4. The optional (but proprietary) license daemon /usr/bin/zarafa-licensed
runs by default with root permissions, the subscription/license key is put
into '/etc/zarafa/license/*'. The license files are recommented (according
upstream documentation) to be created using echo(1) which usually leads to
root:root and 644. But the parent directory /etc/zarafa/license/ is shipped
by default with root:root and 755. As result the key files can be accessed
and copied by any local system user. Affects Zarafa >= 4.1.
""

[1] http://seclists.org/oss-sec/2014/q3/444
Comment 1 Murray McAllister 2014-08-25 07:23:42 UTC 
Created zarafa tracking bugs for this issue:

Affects: fedora-all [bug 1133441]
Affects: epel-all [bug 1133442]
Comment 2 Robert Scheck 2014-08-25 20:41:21 UTC 
Reported by me and assigned to me, nice :) Meanwhile they got CVE-2014-5447,
CVE-2014-5448, CVE-2014-5449, CVE-2014-5450 (in this order to 1-4 above).
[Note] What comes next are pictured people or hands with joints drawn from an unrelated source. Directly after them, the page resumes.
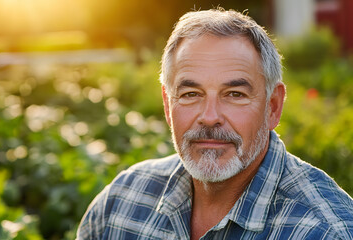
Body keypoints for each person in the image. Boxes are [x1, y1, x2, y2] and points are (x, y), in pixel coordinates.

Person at [77, 8, 353, 239]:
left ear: (273, 107)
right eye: (190, 94)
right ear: (167, 105)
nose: (210, 117)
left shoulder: (327, 231)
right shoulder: (119, 204)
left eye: (234, 94)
The
CVE-2014-5450 is not relevant for Fedora/EPEL through.
Comment 3 Fedora Update System 2014-08-30 03:55:13 UTC 
zarafa-7.1.10-4.fc20 has been pushed to the Fedora 20 stable repository.  If problems still persist, please make note of it in this bug report.
Comment 4 Fedora Update System 2014-09-02 03:54:21 UTC 
zarafa-7.1.10-4.el5 has been pushed to the Fedora EPEL 5 stable repository.  If problems still persist, please make note of it in this bug report.
Comment 5 Fedora Update System 2014-09-02 03:54:49 UTC 
zarafa-7.1.10-4.el6 has been pushed to the Fedora EPEL 6 stable repository.  If problems still persist, please make note of it in this bug report.
Comment 6 Fedora Update System 2014-09-02 06:45:37 UTC 
zarafa-7.1.10-4.fc19 has been pushed to the Fedora 19 stable repository.  If problems still persist, please make note of it in this bug report.
Comment 7 Fedora Update System 2014-11-09 15:40:45 UTC 
zarafa-7.1.11-1.el7 has been pushed to the Fedora EPEL 7 stable repository.  If problems still persist, please make note of it in this bug report.